Wednesday, July 27, 2005

Is Little England All There Is To Britishness?

The Conservative cheerleader The Telegraph tops even itself today with a series of articles designed to show that yes, there is nothing more to being British than being a bigot of the yearn-for-Empire Little England type.

It starts with a series of "Ten core values of the British identity". I have a problem with a few of those. The first is unproblemmatic but:

II. The sovereignty of the Crown in Parliament. This German royal has nothing to do with me. She wasn't elected by a Scottish Parliament as was our age-old tradition and as was allowed for by the Act of Union.

III. The pluralist state. Equality before the law implies that no one should be treated differently on the basis of belonging to a particular group. Two words - poll tax. It was imposed on Scotland a year before the rest of the UK by a Conservative government that Scots overwhelmingly voted against, again in flagrant violation of the Act of Union.

V. Private property. Freedom must include the freedom to buy and sell without fear of confiscation, to transfer ownership, to sign contracts and have them enforced. Unless of course you happened to lease a farm in the Scottish Highlands or in Ireland during the late 1700s. In that case, the English landowner happily ignored your contract and had you shipped to the colonies to make way for sheep.

VI. Institutions. British freedom and British character are immanent in British institutions. These are not, mostly, statutory bodies. Like what? The Bank of England, the British Museum, the British Library - all statutory bodies. Maybe they are talking about the MCC which didn't allow women even to enter the club until very recently.

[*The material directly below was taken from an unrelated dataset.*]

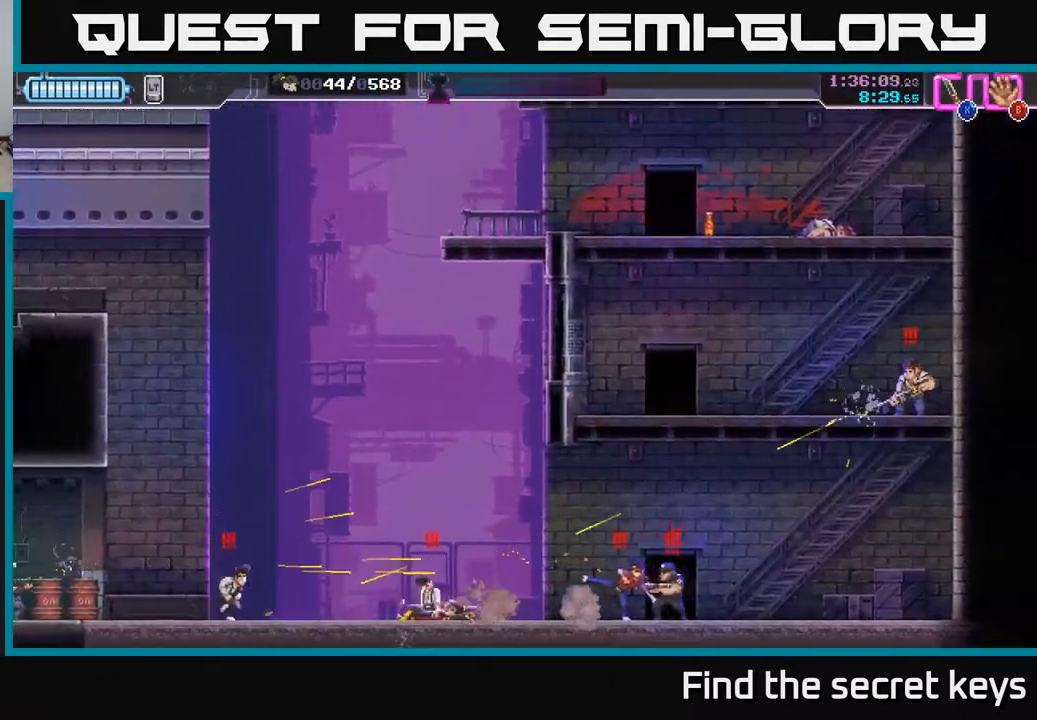
{"buttons": [], "left_stick": "right", "right_stick": "center", "events": [[17, "X", "up"], [83, "left_stick", "center"], [100, "X", "down"], [200, "A", "down"], [217, "X", "up"], [283, "X", "down"], [350, "A", "up"], [417, "X", "up"], [450, "left_stick", "right"]]}
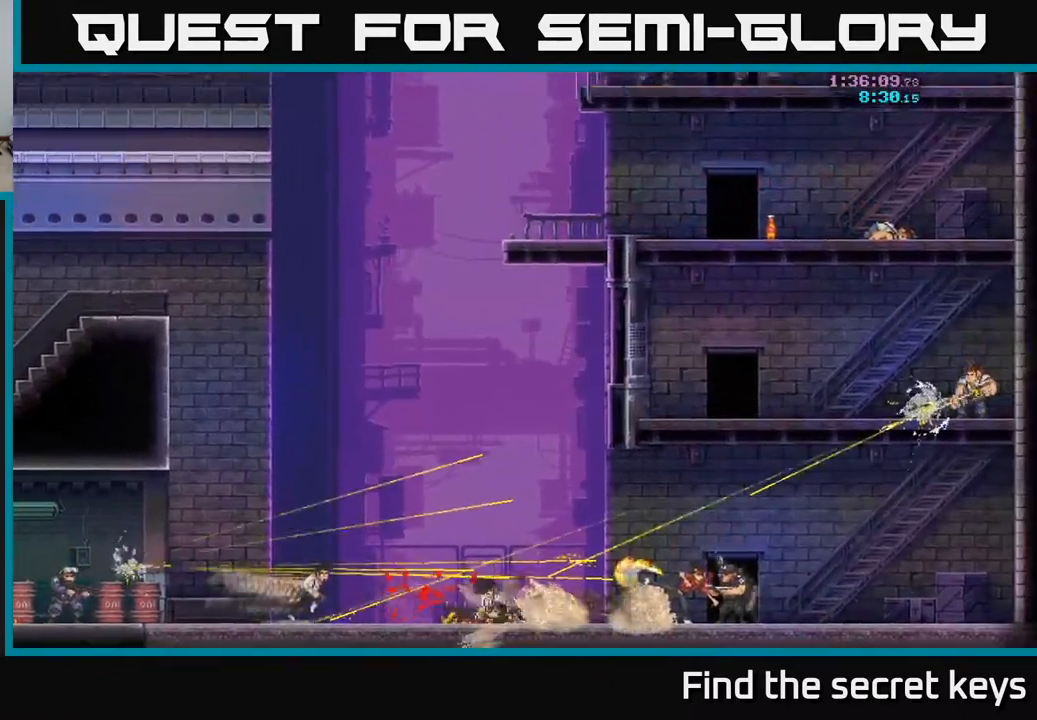
{"buttons": [], "left_stick": "right", "right_stick": "center", "events": []}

VIII. History. British children inherit a political culture, a set of specific legal rights and obligations, and a stupendous series of national achievements. You know they mean English here, don't you? Anyway, the specific legal rights are different in Scotland which has it's own legal system.

IX. The English-speaking world. The atrocities of September 11, 2001, were not simply an attack on a foreign nation; they were an attack on the anglosphere - on all of us who believe in freedom, justice and the rule of law. Huh? Only the English-speaking world believe in those things? Gimme a break.

X. The British character. Shaped by and in turn shaping our national institutions is our character as a people: stubborn, stoical, indignant at injustice. "The Saxon," wrote Kipling, "never means anything seriously till he talks about justice and right." Quoting Kipling, who after his experiences in India bacame a vocal critic of "Little England", is rich. Oh, and the mere mention of "Saxons" makes the Telegraph's intent plain. I have not one drop of Saxon blood as far as I know, I'm a Celt to the bone.

No wonder so many feel excluded from thinking of themselves as British.

But just in case you think I am over-reacting here, have a look at the comments of the Little Englanders both at home and abroad who read the Telegraph.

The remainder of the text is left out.